What do a doctor with a framed medical school degree on his clinic wall and a peacock with tall, bright feathers have in common? Answer: Expensive plumage. To be more specific, they’ve both got expensive plumage that sends signals, or messages, to potential patients or mates that they are reliable, trustworthy and safe.
In the case of the doctor, the framed degree sends a signal to a patient that a lot of sweat, tuition money and all-nighters went toward earning the credentials to practice medicine. The patient spying the Johns Hopkins medical degree while nervously sitting on the butcher paper receives the comforting signal: I can trust this person to stick the needle in the right place, because they don’t hand out degrees like that to anyone on the street.
University of Washington biologist Carl T. Bergstrom explains the similar function of the peacock’s plumage:
Because the peahens cannot judge a male's genetic quality directly, they instead attend to signals that the males provide: peacocks advertise their quality via bright plumage and a long flamboyant tail. This advertisement is a handicap in the sense that it is energetically costly to produce and maintain, and it is possibly dangerously conspicuous as well …
In contrast, “a weak and sickly male can scarcely afford to divert energetic resources from basic upkeep to the production of ornaments.”
The concept of honest signaling has been around in the field of biology for a long time. In 1973, Stanford professor of economics Michael Spence applied signaling theory to economics, earning a Nobel Prize in the process.
Spence’s classic example of economic signaling involves the role of education in the job market. Consider two applicants to the same job, where applicant A is more qualified than applicant B. Without any signals, there’s no way for an employer to know which applicant is better. This situation benefits applicant B greatly.

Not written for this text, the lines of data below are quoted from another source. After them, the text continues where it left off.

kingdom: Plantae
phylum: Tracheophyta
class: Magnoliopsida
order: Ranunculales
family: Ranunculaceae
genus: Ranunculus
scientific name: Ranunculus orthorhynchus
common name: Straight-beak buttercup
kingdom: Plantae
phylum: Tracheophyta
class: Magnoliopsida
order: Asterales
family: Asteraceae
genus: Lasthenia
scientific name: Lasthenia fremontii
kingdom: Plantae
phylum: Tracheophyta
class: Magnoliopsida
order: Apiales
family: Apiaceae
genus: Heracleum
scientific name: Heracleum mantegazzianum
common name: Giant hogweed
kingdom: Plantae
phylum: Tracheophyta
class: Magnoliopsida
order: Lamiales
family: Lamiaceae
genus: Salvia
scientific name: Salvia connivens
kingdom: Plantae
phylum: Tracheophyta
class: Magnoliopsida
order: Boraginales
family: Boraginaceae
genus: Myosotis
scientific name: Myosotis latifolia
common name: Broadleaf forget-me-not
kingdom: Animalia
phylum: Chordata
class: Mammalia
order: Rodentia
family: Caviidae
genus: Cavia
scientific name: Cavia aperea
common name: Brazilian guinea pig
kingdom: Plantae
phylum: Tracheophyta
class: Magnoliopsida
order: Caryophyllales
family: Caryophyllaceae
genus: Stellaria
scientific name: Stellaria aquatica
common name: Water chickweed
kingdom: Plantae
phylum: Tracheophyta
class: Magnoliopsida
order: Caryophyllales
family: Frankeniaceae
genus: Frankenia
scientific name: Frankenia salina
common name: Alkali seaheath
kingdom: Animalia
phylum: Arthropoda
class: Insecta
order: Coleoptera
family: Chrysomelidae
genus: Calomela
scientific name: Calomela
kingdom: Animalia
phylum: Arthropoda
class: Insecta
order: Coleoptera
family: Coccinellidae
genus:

What if, however, applicant A could point to a fancy degree in a related field? It would send a signal to an employer that she invested time and effort into a signal. And maybe the degree in itself doesn’t make her a more productive worker. (The peacock’s plumage doesn’t necessarily make him a better peacock—in fact, the plumage can be quite cumbersome.) But the fact that applicant A has the extra energy to invest in an expensive signal is signal enough.
Like the sickly peacock, applicant B doesn’t have the wherewithal to invest in the signal. And that’s the key—it’s more expensive for the bad applicant to get the plumage, so they don’t bother getting it.
Applicant A, with the shiny plumage, gets the job.
The question for you, insurance professional, is what (honest) signals can you send to your clients to assure them that you’re a good bet? If you’re licensed to sell insurance, you’ve already invested in an expensive signal, so you’d do well to show it off.
Keep in mind that signals must be somewhat expensive to work. If the sickly peacock could afford expensive plumage, it would no longer be an effective signal. Similarly, sending an effective signal is more than buying a spendy three-piece suit. The suit may set you back a week’s pay, but it’s still a cheap signal to a prospect.
Many people underestimate the value of signals because they may not make them better at their jobs. But they miss the point. The degree doesn’t make applicant A more productive. It does, however, show the employer that they were able-bodied or able-minded enough to get it. And that’s what the employer is looking for. That's what your prospect is looking for.